TOP

Nostalgia Paris Abad 19 di Montmartre

Gang-gang berlantai batu yang dijulangi kubah putih Sacré-Cœur Basilica di sekitar Montmartre, dengan mudah membuat siapa pun bagai berada di Paris era 1920-an. Walau berada di tengah Paris yang modern dan merupakan salah satu tempat paling ramai turis, keunikan Montmartre adalah suasana pedesaannya yang tetap terpelihara.

Desa tempat seniman berkumpul sejak abad 19 berkat keberadaan tempat hiburan malam Moulin Rouge dan Le Chat Noir ini kini juga menjelma menjadi pusat industri kreatif warga setempat, yang hadir dalam bentuk kafe, butik, toko vintage, dan perusahaan start-up kecil-kecilan.

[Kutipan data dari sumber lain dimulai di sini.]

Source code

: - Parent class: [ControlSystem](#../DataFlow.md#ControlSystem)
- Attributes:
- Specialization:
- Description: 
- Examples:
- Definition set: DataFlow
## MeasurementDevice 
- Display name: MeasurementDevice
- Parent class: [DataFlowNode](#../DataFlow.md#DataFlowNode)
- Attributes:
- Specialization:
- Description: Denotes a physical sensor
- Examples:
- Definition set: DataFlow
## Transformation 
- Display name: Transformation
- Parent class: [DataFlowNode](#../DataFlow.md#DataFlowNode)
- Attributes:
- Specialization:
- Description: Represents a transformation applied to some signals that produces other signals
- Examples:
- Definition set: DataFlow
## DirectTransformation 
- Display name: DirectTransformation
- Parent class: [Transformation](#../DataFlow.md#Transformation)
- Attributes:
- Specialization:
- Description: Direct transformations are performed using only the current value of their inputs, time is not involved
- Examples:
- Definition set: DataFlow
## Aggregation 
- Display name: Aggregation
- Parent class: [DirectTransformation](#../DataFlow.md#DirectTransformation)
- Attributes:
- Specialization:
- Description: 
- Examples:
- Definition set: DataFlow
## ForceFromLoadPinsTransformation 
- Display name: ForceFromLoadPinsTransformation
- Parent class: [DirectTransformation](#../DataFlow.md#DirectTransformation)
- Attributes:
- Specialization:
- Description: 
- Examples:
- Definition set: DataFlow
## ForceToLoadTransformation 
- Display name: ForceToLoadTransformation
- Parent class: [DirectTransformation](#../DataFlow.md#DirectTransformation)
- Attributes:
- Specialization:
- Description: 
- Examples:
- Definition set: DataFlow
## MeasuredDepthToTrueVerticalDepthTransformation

Selain berbelanja, atau menikmati kopi dengan sepotong pastry yang menyajikan pemandangan ke arah Sacré-Cœur Basilica, dari puncak bukit di Montmartre yang berada di tepi kanan Sungai Seine menyajikan pemandangan kawasan arrondissement (distrik) ke-18 dari ketinggian.

Puncak bukit ini juga bersejarah karena pernah digunakan oleh pasukan Henry IV untuk melontarkan artileri pada perebutan Paris di konflik berkepanjangan antara penganut Katolik dan Protestan pada 1590. Sempat pula digunakan untuk melakukan hal yang sama oleh pasukan Rusia yang menginvasi Paris.

Jangan lewatkan juga menjelajahi jalan-jalan utama, seperti rue des Martyrs, rue Lamarck, rue Caulaincourt, rue des Abbesses, selain jalan-jalan kecil di belakang Sacré-Cœur Basilica, kebun anggur mungil di Rue des Saulesm dan bekas studio Pablo Picasso di rue Ravignan. Pemakaman Montmartre seluas 100 meter persegi yang pintu masuknya berada di Avenue Rachel tak jauh dari rue Calaincourt, merupakan tempat seniman yang pernah tinggal di Montmartre dikubur, seperti pelukis dan pematung Edgar Degas, Heinrich Heine, Gustave Moureau, dan sutradara François Truffaut.